GIVEN DATA Block Start

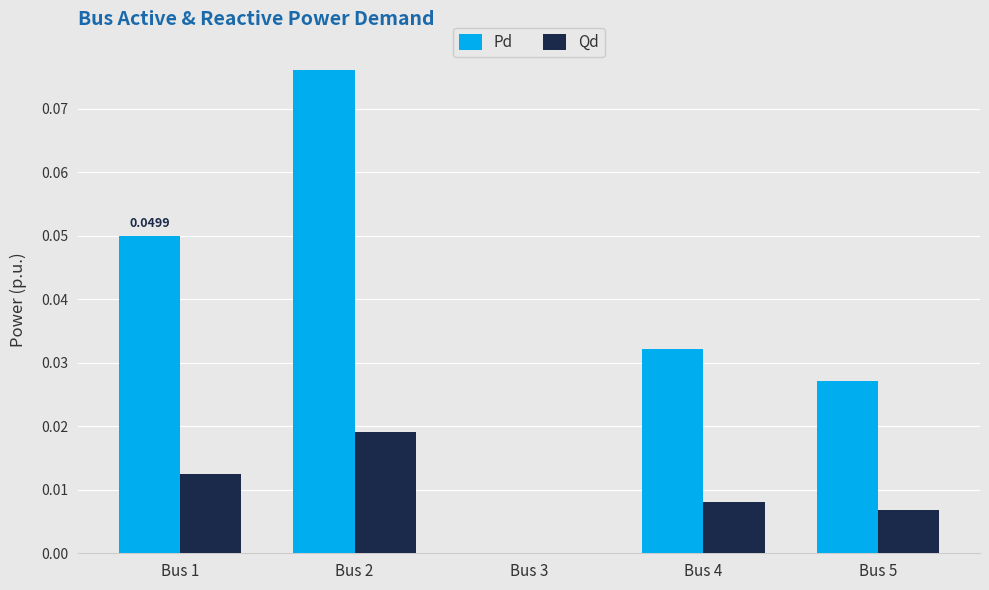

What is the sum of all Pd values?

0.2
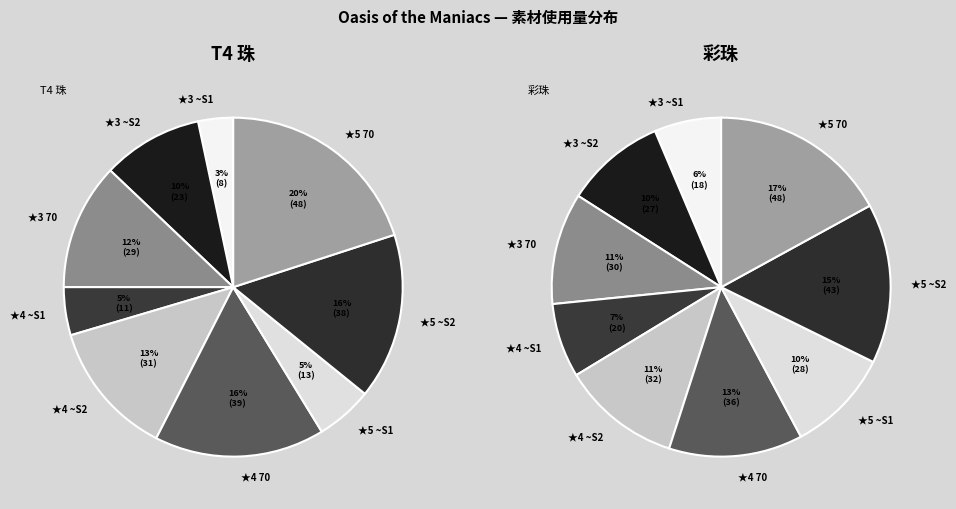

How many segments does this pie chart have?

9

GIVEN DATA Block End

## REQUEST
Please convert the data above into a JSON list of strings with one string per line, skipping blank lines and omitting the pictures.

## ANSWER TO THIS PROBLEM
[
  "What is the sum of all Pd values?",
  "0.2",
  "How many segments does this pie chart have?",
  "9"
]